L’Iran a annoncé mercredi qu’il cessera d’appliquer « certains » de « ses engagements » pris dans le cadre de l’accord international sur son programme nucléaire de 2015, en réponse à la dénonciation unilatérale de ce pacte il y a un an par Washington.
Cette annonce intervient dans un climat de tensions exacerbées entre l’Iran et les Etats-Unis, qui ont annoncé mardi l’envoi de bombardiers B-52 dans le Golfe. Washington a fait de l’Iran son ennemi numéro un au Moyen-Orient et le secrétaire d’Etat Mike Pompeo en visite surprise à Bagdad mardi l’accusé de préparer des « attaques imminentes » contre les forces américaines.
L’Iran va cesser de limiter ses réserves d’eau lourde et d’uranium enrichi revenant sur l’engagement qu’il avait pris dans l’accord conclu à Vienne en 2015 limitant drastiquement son programme nucléaire, a indiqué le Conseil suprême de la sécurité nationale (CSSN) dans un communiqué diffusé par l’agence de presse officielle Irna .
La décision a été notifiée officiellement en début de matinée, à Téhéran, aux ambassadeurs des pays encore parties à cet accord (Allemagne, Chine, Russie, France et Grande-Bretagne).

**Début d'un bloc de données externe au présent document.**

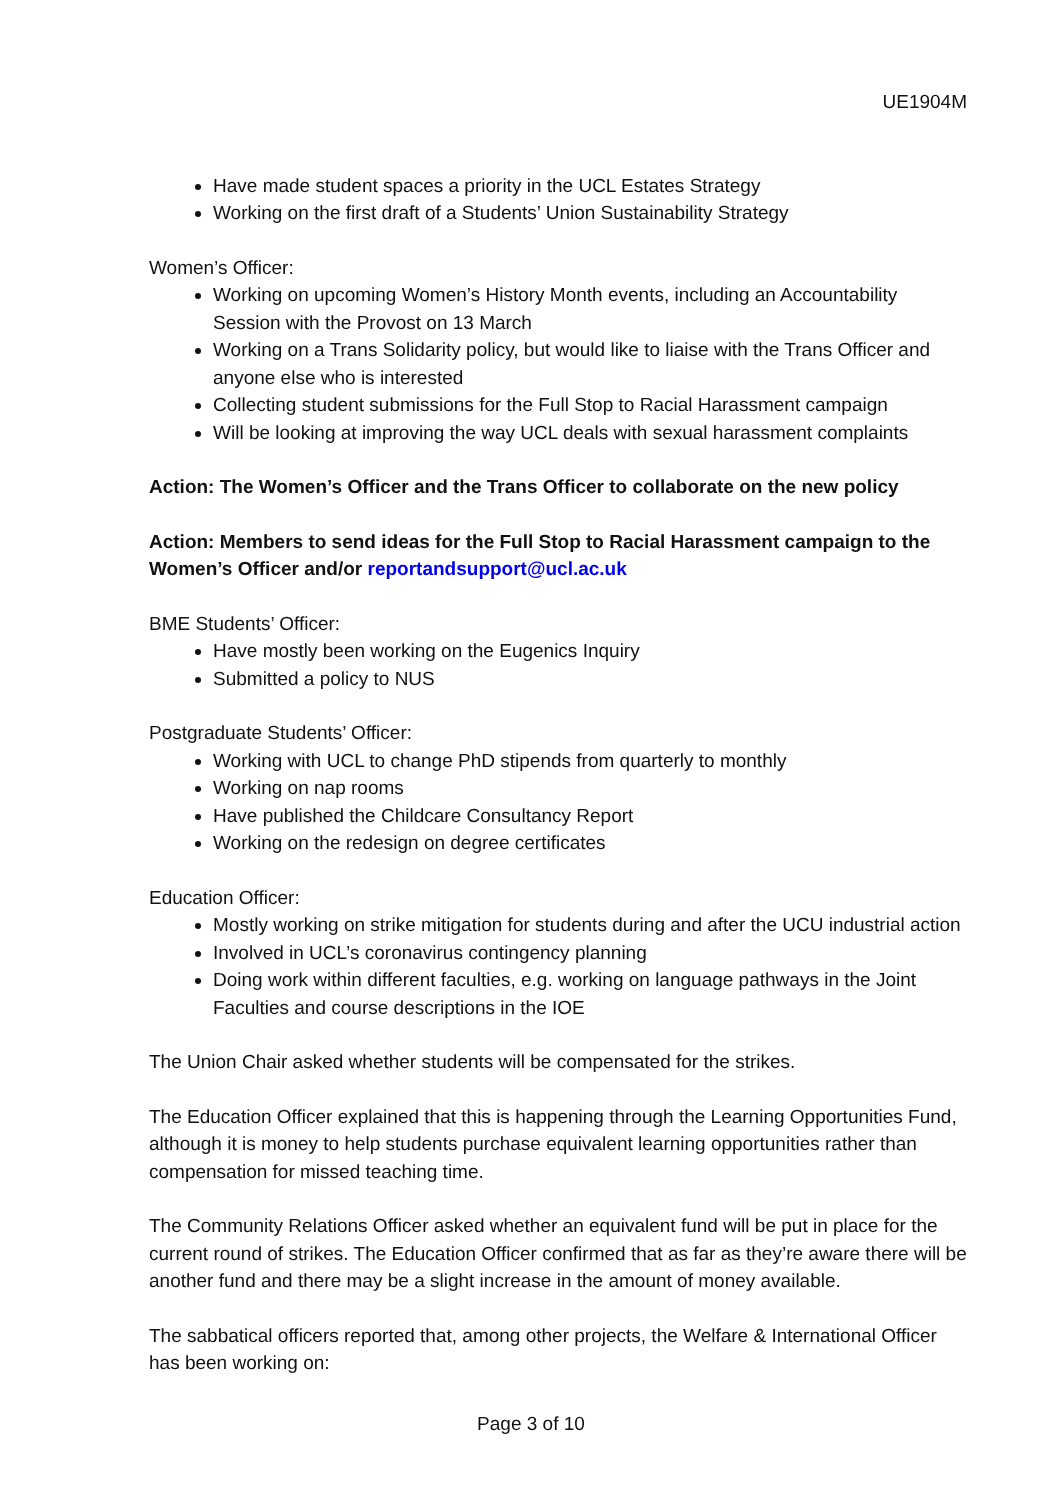UE1904M
Have made student spaces a priority in the UCL Estates Strategy
Working on the first draft of a Students’ Union Sustainability Strategy
Women’s Officer:
Working on upcoming Women’s History Month events, including an Accountability Session with the Provost on 13 March
Working on a Trans Solidarity policy, but would like to liaise with the Trans Officer and anyone else who is interested
Collecting student submissions for the Full Stop to Racial Harassment campaign
Will be looking at improving the way UCL deals with sexual harassment complaints
Action: The Women’s Officer and the Trans Officer to collaborate on the new policy
Action: Members to send ideas for the Full Stop to Racial Harassment campaign to the Women’s Officer and/or reportandsupport@ucl.ac.uk
BME Students’ Officer:
Have mostly been working on the Eugenics Inquiry
Submitted a policy to NUS
Postgraduate Students’ Officer:
Working with UCL to change PhD stipends from quarterly to monthly
Working on nap rooms
Have published the Childcare Consultancy Report
Working on the redesign on degree certificates
Education Officer:
Mostly working on strike mitigation for students during and after the UCU industrial action
Involved in UCL’s coronavirus contingency planning
Doing work within different faculties, e.g. working on language pathways in the Joint Faculties and course descriptions in the IOE
The Union Chair asked whether students will be compensated for the strikes.
The Education Officer explained that this is happening through the Learning Opportunities Fund, although it is money to help students purchase equivalent learning opportunities rather than compensation for missed teaching time.
The Community Relations Officer asked whether an equivalent fund will be put in place for the current round of strikes. The Education Officer confirmed that as far as they’re aware there will be another fund and there may be a slight increase in the amount of money available.
The sabbatical officers reported that, among other projects, the Welfare & International Officer has been working on:
Page 3 of 10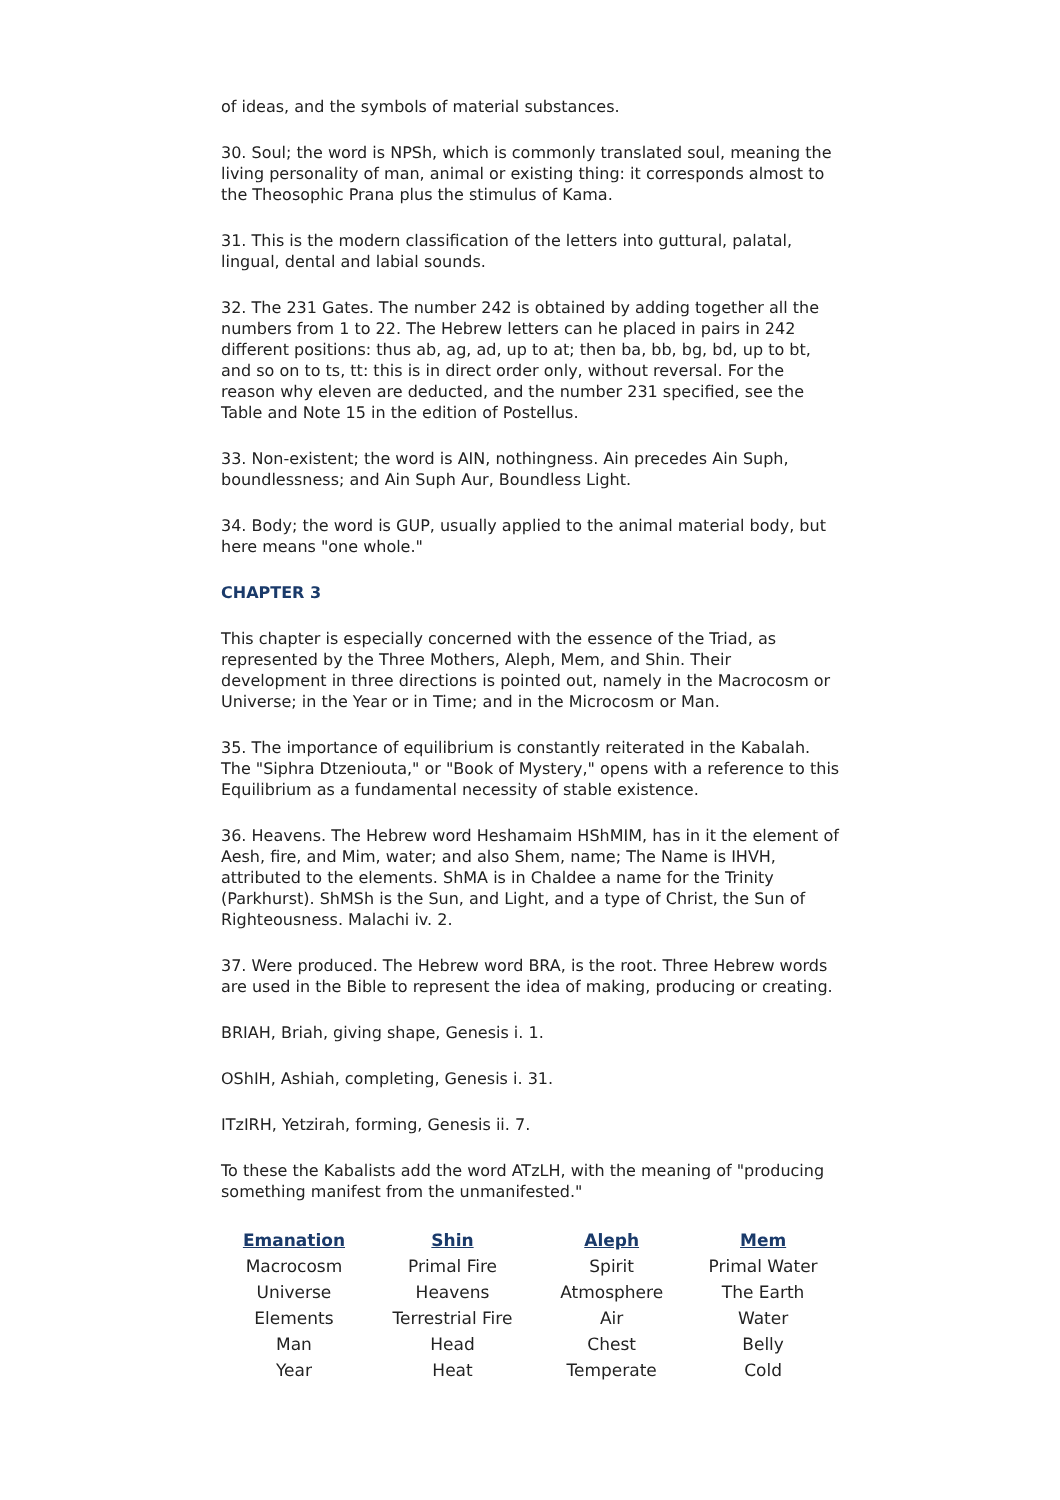of ideas, and the symbols of material substances.
30. Soul; the word is NPSh, which is commonly translated soul, meaning the living personality of man, animal or existing thing: it corresponds almost to the Theosophic Prana plus the stimulus of Kama.
31. This is the modern classification of the letters into guttural, palatal, lingual, dental and labial sounds.
32. The 231 Gates. The number 242 is obtained by adding together all the numbers from 1 to 22. The Hebrew letters can he placed in pairs in 242 different positions: thus ab, ag, ad, up to at; then ba, bb, bg, bd, up to bt, and so on to ts, tt: this is in direct order only, without reversal. For the reason why eleven are deducted, and the number 231 specified, see the Table and Note 15 in the edition of Postellus.
33. Non-existent; the word is AIN, nothingness. Ain precedes Ain Suph, boundlessness; and Ain Suph Aur, Boundless Light.
34. Body; the word is GUP, usually applied to the animal material body, but here means "one whole."
CHAPTER 3
This chapter is especially concerned with the essence of the Triad, as represented by the Three Mothers, Aleph, Mem, and Shin. Their development in three directions is pointed out, namely in the Macrocosm or Universe; in the Year or in Time; and in the Microcosm or Man.
35. The importance of equilibrium is constantly reiterated in the Kabalah. The "Siphra Dtzeniouta," or "Book of Mystery," opens with a reference to this Equilibrium as a fundamental necessity of stable existence.
36. Heavens. The Hebrew word Heshamaim HShMIM, has in it the element of Aesh, fire, and Mim, water; and also Shem, name; The Name is IHVH, attributed to the elements. ShMA is in Chaldee a name for the Trinity (Parkhurst). ShMSh is the Sun, and Light, and a type of Christ, the Sun of Righteousness. Malachi iv. 2.
37. Were produced. The Hebrew word BRA, is the root. Three Hebrew words are used in the Bible to represent the idea of making, producing or creating.
BRIAH, Briah, giving shape, Genesis i. 1.
OShIH, Ashiah, completing, Genesis i. 31.
ITzIRH, Yetzirah, forming, Genesis ii. 7.
To these the Kabalists add the word ATzLH, with the meaning of "producing something manifest from the unmanifested."
| Emanation | Shin | Aleph | Mem |
| --- | --- | --- | --- |
| Macrocosm | Primal Fire | Spirit | Primal Water |
| Universe | Heavens | Atmosphere | The Earth |
| Elements | Terrestrial Fire | Air | Water |
| Man | Head | Chest | Belly |
| Year | Heat | Temperate | Cold |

Validé par une résolution du Conseil de sécurité des Nations unies, l’accord sur le nucléaire iranien de 2015 a permis à Téhéran d’obtenir une levée d’une partie des sanctions internationales visant le pays.

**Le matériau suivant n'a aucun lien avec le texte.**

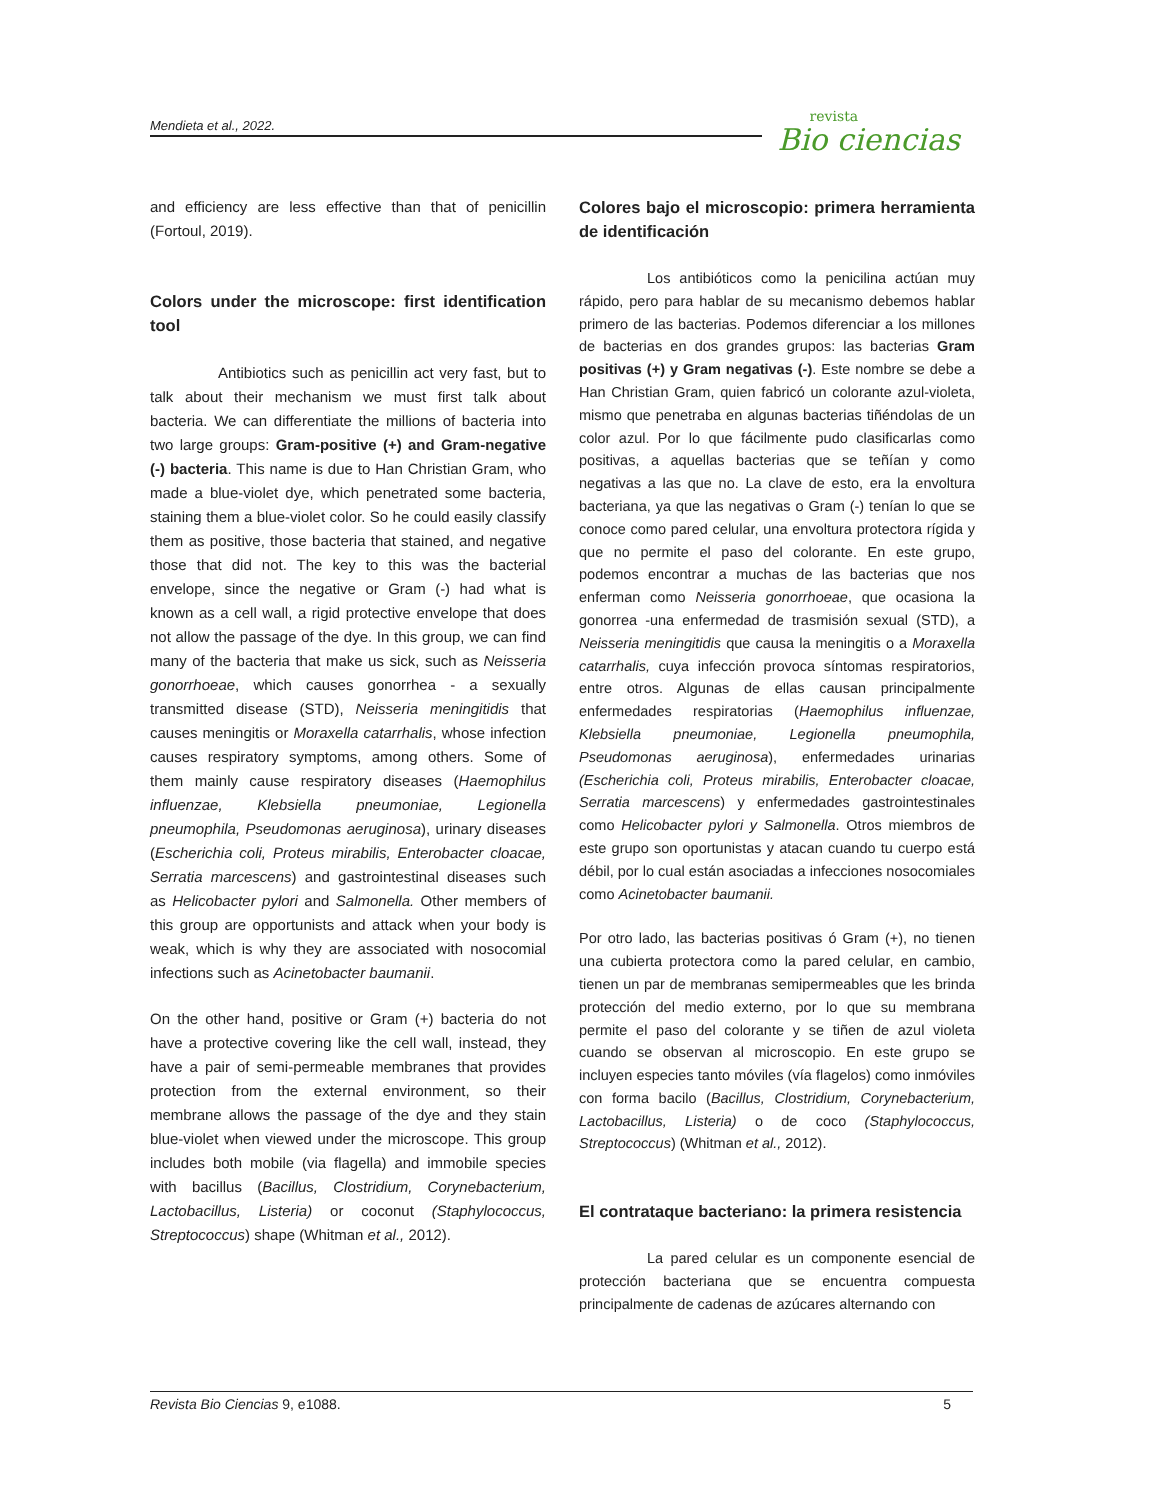Mendieta et al., 2022.
revista
Bio ciencias
and efficiency are less effective than that of penicillin (Fortoul, 2019).
Colors under the microscope: first identification tool
Antibiotics such as penicillin act very fast, but to talk about their mechanism we must first talk about bacteria. We can differentiate the millions of bacteria into two large groups: Gram-positive (+) and Gram-negative (-) bacteria. This name is due to Han Christian Gram, who made a blue-violet dye, which penetrated some bacteria, staining them a blue-violet color. So he could easily classify them as positive, those bacteria that stained, and negative those that did not. The key to this was the bacterial envelope, since the negative or Gram (-) had what is known as a cell wall, a rigid protective envelope that does not allow the passage of the dye. In this group, we can find many of the bacteria that make us sick, such as Neisseria gonorrhoeae, which causes gonorrhea - a sexually transmitted disease (STD), Neisseria meningitidis that causes meningitis or Moraxella catarrhalis, whose infection causes respiratory symptoms, among others. Some of them mainly cause respiratory diseases (Haemophilus influenzae, Klebsiella pneumoniae, Legionella pneumophila, Pseudomonas aeruginosa), urinary diseases (Escherichia coli, Proteus mirabilis, Enterobacter cloacae, Serratia marcescens) and gastrointestinal diseases such as Helicobacter pylori and Salmonella. Other members of this group are opportunists and attack when your body is weak, which is why they are associated with nosocomial infections such as Acinetobacter baumanii.
On the other hand, positive or Gram (+) bacteria do not have a protective covering like the cell wall, instead, they have a pair of semi-permeable membranes that provides protection from the external environment, so their membrane allows the passage of the dye and they stain blue-violet when viewed under the microscope. This group includes both mobile (via flagella) and immobile species with bacillus (Bacillus, Clostridium, Corynebacterium, Lactobacillus, Listeria) or coconut (Staphylococcus, Streptococcus) shape (Whitman et al., 2012).
Colores bajo el microscopio: primera herramienta de identificación
Los antibióticos como la penicilina actúan muy rápido, pero para hablar de su mecanismo debemos hablar primero de las bacterias. Podemos diferenciar a los millones de bacterias en dos grandes grupos: las bacterias Gram positivas (+) y Gram negativas (-). Este nombre se debe a Han Christian Gram, quien fabricó un colorante azul-violeta, mismo que penetraba en algunas bacterias tiñéndolas de un color azul. Por lo que fácilmente pudo clasificarlas como positivas, a aquellas bacterias que se teñían y como negativas a las que no. La clave de esto, era la envoltura bacteriana, ya que las negativas o Gram (-) tenían lo que se conoce como pared celular, una envoltura protectora rígida y que no permite el paso del colorante. En este grupo, podemos encontrar a muchas de las bacterias que nos enferman como Neisseria gonorrhoeae, que ocasiona la gonorrea -una enfermedad de trasmisión sexual (STD), a Neisseria meningitidis que causa la meningitis o a Moraxella catarrhalis, cuya infección provoca síntomas respiratorios, entre otros. Algunas de ellas causan principalmente enfermedades respiratorias (Haemophilus influenzae, Klebsiella pneumoniae, Legionella pneumophila, Pseudomonas aeruginosa), enfermedades urinarias (Escherichia coli, Proteus mirabilis, Enterobacter cloacae, Serratia marcescens) y enfermedades gastrointestinales como Helicobacter pylori y Salmonella. Otros miembros de este grupo son oportunistas y atacan cuando tu cuerpo está débil, por lo cual están asociadas a infecciones nosocomiales como Acinetobacter baumanii.
Por otro lado, las bacterias positivas ó Gram (+), no tienen una cubierta protectora como la pared celular, en cambio, tienen un par de membranas semipermeables que les brinda protección del medio externo, por lo que su membrana permite el paso del colorante y se tiñen de azul violeta cuando se observan al microscopio. En este grupo se incluyen especies tanto móviles (vía flagelos) como inmóviles con forma bacilo (Bacillus, Clostridium, Corynebacterium, Lactobacillus, Listeria) o de coco (Staphylococcus, Streptococcus) (Whitman et al., 2012).
El contrataque bacteriano: la primera resistencia
La pared celular es un componente esencial de protección bacteriana que se encuentra compuesta principalmente de cadenas de azúcares alternando con
Revista Bio Ciencias 9, e1088. 5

En échange, l’Iran a accepté de limiter drastiquement son programme nucléaire et s’est engagé à ne jamais chercher à se doter de l’arme atomique.
Mais les Etats-Unis, qui se sont retirés du texte il y a exactement un an, ont rétabli des sanctions contre Téhéran, affectant lourdement l’économie du pays et les relations commerciales entre l’Iran et les autres pays parties à l’accord.
Les Européens, la Chine et la Russie ont maintenu leur engagement mais se sont montrés jusque-là incapables de respecter leur promesse de permettre à l’Iran de bénéficier des avantages économiques qu’il escomptait de l’accord en contournant les sanctions américaines.
Mardi, le Conseil suprême de la sécurité nationale a donné « 60 jours » à ces pays pour « rendre opérationnels leurs engagements en particulier dans les secteurs pétrolier et bancaire ».
L’Union européenne a en particulier tenté de mettre en place un mécanisme pour permettre à l’Iran de continuer à commercer avec ses entreprises.
Temps compté
« Si à l’issue de cette date butoir les dits pays ne sont pas capables de répondre aux exigences de l’Iran », Téhéran cessera alors d’observer les restrictions qu’il s’impose « sur le degré d’enrichissement de l’uranium » ainsi que sur les « mesures relatives à la modernisation du réacteur à eau lourde d’Arak », dans le centre de l’Iran.
Le Conseil ajoute que les mesures annoncées aujourd’hui (mardi) sont réversibles « à tout moment » si les exigences de l’Iran « sont prises en compte ». En cas contraire, « la République islamique d’Iran cessera progressivement ses autres engagements ».
« La fenêtre qui est ouverte actuellement pour la diplomatie ne le restera pas longtemps, et la responsabilité de l’échec [de l’accord nucléaire] et ses conséquences probables incomberont entièrement aux Etats-Unis » et aux autres parties à l’accord, ajoute Téhéran.
« Les mesures prises par les Etats-Unis, en particulier depuis un an mais aussi avant […] leur retrait [de l’accord] avaient clairement pour but de causer une interruption » de cet accord, a déclaré pour sa part le ministre des Affaires étrangères iranien, Mohammad Javad Zarif, en visite à Moscou.
« L’Iran ne se retirera pas » de cet accord, et les mesures prises par Téhéran, d’une nature qui n’a pas été précisée, correspondent à un « droit » laissé aux parties à l’accord en cas de manquements par une autre partie, a insisté M. Zarif.
Chargée de vérifier sur le terrain l’application par l’Iran de l’accord nucléaire de 2015 dénoncé il y a un an par le président américain Donald Trump, l’Agence internationale de l’énergie atomique (AIEA) a jusqu’à présent toujours attesté que Téhéran respectait ses engagements.
Téhéran a ainsi limité jusqu’ici son stock d’eau lourde à 130 tonnes maximum, et ses réserves d’uranium enrichi (UF6) à 300 kg et a renoncé à enrichir l’uranium à un taux supérieur à 3,67 %.